From 1905 to 1908, under the presidency of Jérôme Franel, the course program of ETH Zürich was restructured to that of a real university and ETH Zürich was granted the right to award doctorates. In 1909 the first doctorates were awarded. In 1911, it was given its current name, Eidgenössische Technische Hochschule. In 1924, another reorganization structured the university in 12 departments. However, it now has 16 departments.

ETH Zürich, EPFL (Swiss Federal Institute of Technology in Lausanne) [École polytechnique fédérale de Lausanne](CH), and four associated research institutes form The Domain of the Swiss Federal Institutes of Technology (ETH Domain) [ETH-Bereich; Domaine des Écoles polytechniques fédérales] (CH) with the aim of collaborating on scientific projects.

Reputation and ranking

ETH Zürich is ranked among the top universities in the world. Typically, popular rankings place the institution as the best university in continental Europe and ETH Zürich is consistently ranked among the top 1-5 universities in Europe, and among the top 3-10 best universities of the world.

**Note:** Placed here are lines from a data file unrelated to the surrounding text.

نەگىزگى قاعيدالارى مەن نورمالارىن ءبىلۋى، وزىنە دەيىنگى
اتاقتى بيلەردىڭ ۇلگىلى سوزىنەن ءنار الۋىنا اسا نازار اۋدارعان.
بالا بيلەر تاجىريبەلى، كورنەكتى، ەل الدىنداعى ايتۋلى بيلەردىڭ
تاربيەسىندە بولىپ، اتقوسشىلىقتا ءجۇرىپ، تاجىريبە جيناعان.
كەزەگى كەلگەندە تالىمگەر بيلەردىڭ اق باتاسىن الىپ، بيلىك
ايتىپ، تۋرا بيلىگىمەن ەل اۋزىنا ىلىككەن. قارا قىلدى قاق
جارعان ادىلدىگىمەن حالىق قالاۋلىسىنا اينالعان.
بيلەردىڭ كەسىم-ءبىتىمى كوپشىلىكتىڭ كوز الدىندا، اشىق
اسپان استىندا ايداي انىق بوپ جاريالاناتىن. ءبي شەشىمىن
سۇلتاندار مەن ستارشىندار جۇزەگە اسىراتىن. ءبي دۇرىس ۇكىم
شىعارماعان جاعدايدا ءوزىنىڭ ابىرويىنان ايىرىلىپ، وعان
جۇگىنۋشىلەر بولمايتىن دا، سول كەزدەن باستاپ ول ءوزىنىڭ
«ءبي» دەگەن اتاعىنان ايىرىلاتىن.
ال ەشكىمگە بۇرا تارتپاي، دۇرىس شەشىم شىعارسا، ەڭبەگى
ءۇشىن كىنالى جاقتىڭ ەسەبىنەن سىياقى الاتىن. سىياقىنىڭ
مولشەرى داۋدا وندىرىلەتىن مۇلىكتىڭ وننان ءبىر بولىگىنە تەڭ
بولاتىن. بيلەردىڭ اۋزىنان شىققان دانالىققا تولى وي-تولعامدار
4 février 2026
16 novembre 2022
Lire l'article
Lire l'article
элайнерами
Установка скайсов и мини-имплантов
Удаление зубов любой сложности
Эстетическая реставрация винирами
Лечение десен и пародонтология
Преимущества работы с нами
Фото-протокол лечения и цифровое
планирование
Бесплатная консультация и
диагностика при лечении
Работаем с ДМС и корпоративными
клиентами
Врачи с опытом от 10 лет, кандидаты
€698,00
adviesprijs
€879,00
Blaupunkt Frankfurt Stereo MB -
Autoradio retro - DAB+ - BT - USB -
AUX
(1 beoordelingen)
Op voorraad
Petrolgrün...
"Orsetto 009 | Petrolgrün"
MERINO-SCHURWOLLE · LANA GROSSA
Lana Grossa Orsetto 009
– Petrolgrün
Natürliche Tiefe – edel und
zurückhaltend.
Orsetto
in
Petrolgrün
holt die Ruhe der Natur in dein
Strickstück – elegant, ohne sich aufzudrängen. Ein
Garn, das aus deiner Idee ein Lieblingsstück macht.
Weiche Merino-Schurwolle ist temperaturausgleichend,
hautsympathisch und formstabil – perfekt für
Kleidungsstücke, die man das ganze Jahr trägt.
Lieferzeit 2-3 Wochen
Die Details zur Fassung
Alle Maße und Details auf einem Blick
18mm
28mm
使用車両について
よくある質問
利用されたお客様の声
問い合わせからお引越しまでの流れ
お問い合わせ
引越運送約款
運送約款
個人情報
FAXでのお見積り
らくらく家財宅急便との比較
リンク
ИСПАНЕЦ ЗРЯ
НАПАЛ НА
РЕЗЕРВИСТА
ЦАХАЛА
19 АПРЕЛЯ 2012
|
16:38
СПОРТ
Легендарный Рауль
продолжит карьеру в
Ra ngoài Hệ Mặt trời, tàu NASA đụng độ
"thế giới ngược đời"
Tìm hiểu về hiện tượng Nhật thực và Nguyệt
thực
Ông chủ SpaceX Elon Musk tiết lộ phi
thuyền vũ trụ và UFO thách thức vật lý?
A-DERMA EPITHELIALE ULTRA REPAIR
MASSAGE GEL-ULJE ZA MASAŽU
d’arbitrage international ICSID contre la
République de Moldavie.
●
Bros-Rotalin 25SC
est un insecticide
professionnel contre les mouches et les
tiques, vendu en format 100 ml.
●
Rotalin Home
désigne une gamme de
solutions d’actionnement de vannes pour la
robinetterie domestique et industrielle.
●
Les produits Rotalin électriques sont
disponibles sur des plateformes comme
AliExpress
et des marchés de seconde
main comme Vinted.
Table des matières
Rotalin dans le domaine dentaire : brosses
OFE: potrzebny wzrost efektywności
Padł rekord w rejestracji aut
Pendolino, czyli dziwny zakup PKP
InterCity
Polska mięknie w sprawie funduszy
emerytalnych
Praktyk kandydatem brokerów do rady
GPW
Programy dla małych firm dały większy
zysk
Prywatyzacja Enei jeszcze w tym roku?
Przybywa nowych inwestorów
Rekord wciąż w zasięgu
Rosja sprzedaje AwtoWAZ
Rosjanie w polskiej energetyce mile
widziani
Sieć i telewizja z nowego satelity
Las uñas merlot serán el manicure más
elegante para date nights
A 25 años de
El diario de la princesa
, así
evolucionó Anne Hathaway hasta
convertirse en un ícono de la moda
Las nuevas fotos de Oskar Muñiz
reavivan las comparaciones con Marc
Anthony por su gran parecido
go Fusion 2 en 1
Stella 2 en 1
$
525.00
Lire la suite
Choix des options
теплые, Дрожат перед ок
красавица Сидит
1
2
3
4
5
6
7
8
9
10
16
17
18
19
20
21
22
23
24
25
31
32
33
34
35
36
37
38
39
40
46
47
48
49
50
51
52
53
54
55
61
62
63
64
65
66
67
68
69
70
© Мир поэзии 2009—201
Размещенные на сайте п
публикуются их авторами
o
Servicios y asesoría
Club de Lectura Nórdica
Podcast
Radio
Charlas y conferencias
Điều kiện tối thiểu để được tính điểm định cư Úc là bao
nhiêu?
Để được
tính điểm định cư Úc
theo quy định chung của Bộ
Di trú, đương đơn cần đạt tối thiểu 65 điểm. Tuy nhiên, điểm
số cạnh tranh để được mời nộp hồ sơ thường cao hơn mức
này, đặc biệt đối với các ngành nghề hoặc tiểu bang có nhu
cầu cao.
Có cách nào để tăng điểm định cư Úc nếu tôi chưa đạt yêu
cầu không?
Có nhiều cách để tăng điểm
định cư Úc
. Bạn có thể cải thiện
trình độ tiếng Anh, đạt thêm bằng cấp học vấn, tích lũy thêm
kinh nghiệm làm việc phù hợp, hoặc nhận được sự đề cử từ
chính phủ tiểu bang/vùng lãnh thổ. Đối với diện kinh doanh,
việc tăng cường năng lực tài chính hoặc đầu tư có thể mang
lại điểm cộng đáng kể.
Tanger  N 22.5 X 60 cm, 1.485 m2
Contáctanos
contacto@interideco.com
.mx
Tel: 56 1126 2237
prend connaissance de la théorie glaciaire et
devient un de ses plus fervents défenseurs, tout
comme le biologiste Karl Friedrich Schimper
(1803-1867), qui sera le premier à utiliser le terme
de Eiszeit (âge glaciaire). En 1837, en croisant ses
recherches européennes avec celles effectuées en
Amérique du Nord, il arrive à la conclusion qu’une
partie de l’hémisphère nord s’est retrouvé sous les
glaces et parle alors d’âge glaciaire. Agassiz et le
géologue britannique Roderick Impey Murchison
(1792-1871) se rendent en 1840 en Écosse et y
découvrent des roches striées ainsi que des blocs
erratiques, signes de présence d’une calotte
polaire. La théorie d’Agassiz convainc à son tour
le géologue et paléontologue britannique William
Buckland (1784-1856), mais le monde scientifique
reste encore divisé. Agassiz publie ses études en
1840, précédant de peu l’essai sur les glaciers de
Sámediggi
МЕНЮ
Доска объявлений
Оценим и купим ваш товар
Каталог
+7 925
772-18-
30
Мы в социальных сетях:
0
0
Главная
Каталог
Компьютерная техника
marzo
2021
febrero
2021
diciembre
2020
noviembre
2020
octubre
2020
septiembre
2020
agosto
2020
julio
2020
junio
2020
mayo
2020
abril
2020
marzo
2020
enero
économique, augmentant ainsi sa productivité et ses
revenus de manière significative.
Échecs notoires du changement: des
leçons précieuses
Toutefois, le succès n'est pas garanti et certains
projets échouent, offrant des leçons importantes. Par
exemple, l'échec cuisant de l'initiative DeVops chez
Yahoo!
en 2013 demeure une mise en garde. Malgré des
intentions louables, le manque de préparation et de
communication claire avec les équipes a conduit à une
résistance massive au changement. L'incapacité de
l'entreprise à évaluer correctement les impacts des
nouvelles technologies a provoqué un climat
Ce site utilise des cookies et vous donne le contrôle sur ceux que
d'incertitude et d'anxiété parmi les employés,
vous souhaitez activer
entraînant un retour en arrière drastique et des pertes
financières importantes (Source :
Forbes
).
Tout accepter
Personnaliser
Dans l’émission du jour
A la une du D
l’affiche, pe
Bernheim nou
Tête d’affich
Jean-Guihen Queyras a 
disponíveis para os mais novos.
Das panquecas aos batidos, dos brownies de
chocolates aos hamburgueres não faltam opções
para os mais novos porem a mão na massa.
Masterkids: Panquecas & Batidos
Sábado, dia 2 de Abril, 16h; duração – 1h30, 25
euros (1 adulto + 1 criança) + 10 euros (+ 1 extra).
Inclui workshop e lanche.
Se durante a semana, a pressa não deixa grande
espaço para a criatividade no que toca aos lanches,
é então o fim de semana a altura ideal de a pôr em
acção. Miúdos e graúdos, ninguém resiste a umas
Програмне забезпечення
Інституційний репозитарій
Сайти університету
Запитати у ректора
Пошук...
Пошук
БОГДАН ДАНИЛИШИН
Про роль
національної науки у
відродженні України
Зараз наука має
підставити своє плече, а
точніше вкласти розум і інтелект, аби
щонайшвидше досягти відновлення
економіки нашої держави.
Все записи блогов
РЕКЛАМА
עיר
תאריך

Historically, ETH Zürich has achieved its reputation particularly in the fields of chemistry, mathematics and physics. There are 32 Nobel laureates who are associated with ETH Zürich, the most recent of whom is Richard F. Heck, awarded the Nobel Prize in chemistry in 2010. Albert Einstein is perhaps its most famous alumnus.

In 2018, the QS World University Rankings placed ETH Zürich at 7th overall in the world. In 2015, ETH Zürich was ranked 5th in the world in Engineering, Science and Technology, just behind the Massachusetts Institute of Technology, Stanford University and University of Cambridge (UK). In 2015, ETH Zürich also ranked 6th in the world in Natural Sciences, and in 2016 ranked 1st in the world for Earth & Marine Sciences for the second consecutive year.

In 2016, Times Higher Education World University Rankings ranked ETH Zürich 9th overall in the world and 8th in the world in the field of Engineering & Technology, just behind the Massachusetts Institute of Technology, Stanford University, California Institute of Technology, Princeton University, University of Cambridge(UK), Imperial College London(UK) and University of Oxford(UK) .

In a comparison of Swiss universities by swissUP Ranking and in rankings published by CHE comparing the universities of German-speaking countries, ETH Zürich traditionally is ranked first in natural sciences, computer science and engineering sciences.

In the survey CHE Excellence Ranking on the quality of Western European graduate school programs in the fields of biology, chemistry, physics and mathematics, ETH Zürich was assessed as one of the three institutions to have excellent programs in all the considered fields, the other two being Imperial College London (UK) and the University of Cambridge (UK), respectively.